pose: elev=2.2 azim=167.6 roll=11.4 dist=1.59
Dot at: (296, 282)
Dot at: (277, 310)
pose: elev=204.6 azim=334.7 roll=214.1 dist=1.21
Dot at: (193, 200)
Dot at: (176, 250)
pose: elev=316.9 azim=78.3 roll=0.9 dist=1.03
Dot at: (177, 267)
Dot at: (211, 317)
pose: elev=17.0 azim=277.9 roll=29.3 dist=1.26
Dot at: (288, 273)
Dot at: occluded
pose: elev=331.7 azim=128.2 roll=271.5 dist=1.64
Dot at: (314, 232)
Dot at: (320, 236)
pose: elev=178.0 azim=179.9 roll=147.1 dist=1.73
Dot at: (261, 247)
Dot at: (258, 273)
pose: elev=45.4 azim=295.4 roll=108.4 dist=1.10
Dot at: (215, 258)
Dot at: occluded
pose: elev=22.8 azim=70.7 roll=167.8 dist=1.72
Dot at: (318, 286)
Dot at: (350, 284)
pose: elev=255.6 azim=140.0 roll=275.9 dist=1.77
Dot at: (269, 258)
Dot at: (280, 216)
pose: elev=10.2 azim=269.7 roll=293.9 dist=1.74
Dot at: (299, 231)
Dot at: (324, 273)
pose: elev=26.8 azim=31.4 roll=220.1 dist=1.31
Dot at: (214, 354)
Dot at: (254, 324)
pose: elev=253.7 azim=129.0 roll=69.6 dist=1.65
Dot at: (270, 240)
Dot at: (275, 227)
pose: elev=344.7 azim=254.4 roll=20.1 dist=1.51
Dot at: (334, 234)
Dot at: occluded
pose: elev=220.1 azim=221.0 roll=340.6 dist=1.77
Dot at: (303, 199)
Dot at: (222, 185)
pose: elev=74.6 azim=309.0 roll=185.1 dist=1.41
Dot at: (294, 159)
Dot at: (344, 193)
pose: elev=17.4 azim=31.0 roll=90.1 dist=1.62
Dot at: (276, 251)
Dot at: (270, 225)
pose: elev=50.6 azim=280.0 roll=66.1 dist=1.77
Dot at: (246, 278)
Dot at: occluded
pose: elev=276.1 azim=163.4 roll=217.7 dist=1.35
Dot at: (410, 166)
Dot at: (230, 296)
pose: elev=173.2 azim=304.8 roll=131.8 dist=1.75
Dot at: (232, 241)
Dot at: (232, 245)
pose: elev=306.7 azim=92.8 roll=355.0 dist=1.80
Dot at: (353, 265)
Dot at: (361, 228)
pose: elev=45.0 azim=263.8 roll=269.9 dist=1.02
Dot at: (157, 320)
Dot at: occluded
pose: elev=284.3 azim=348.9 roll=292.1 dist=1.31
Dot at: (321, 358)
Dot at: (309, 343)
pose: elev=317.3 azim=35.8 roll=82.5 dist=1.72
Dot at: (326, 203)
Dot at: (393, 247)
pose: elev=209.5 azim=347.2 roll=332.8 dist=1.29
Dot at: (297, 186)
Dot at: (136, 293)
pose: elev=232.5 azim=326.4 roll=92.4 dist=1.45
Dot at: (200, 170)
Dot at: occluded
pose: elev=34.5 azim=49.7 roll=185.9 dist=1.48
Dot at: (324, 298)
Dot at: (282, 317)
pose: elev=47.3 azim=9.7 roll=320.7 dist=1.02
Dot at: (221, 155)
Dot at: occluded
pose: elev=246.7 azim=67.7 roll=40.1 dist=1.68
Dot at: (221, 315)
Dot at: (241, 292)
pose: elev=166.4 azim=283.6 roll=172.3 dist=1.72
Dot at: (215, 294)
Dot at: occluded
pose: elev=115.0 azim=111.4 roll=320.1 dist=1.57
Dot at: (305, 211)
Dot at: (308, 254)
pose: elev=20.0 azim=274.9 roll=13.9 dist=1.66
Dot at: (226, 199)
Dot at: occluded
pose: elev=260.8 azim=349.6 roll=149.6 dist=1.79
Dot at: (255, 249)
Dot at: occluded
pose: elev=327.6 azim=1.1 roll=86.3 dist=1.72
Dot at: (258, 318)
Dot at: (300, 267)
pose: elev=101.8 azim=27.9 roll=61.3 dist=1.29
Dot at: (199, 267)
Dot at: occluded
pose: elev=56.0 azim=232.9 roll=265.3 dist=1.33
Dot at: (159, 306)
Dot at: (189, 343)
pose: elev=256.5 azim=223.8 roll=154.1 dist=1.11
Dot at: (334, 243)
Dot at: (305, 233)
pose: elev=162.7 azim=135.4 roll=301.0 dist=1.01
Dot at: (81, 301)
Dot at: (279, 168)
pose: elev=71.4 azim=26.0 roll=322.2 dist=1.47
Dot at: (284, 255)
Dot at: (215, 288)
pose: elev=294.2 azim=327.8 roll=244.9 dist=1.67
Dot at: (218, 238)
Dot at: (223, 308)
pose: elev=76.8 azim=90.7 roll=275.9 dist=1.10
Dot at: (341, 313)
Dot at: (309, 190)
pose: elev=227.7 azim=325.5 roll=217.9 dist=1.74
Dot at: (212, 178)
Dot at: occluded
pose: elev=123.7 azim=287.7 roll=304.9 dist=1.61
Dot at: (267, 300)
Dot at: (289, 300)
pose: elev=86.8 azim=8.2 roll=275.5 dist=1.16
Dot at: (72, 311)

*****

Directions: Write out the lines from the start of the records above through the line containing "Dot at: (320, 236)", inclusive, reproducing each one verbatim.

Solution to the problem:
pose: elev=2.2 azim=167.6 roll=11.4 dist=1.59
Dot at: (296, 282)
Dot at: (277, 310)
pose: elev=204.6 azim=334.7 roll=214.1 dist=1.21
Dot at: (193, 200)
Dot at: (176, 250)
pose: elev=316.9 azim=78.3 roll=0.9 dist=1.03
Dot at: (177, 267)
Dot at: (211, 317)
pose: elev=17.0 azim=277.9 roll=29.3 dist=1.26
Dot at: (288, 273)
Dot at: occluded
pose: elev=331.7 azim=128.2 roll=271.5 dist=1.64
Dot at: (314, 232)
Dot at: (320, 236)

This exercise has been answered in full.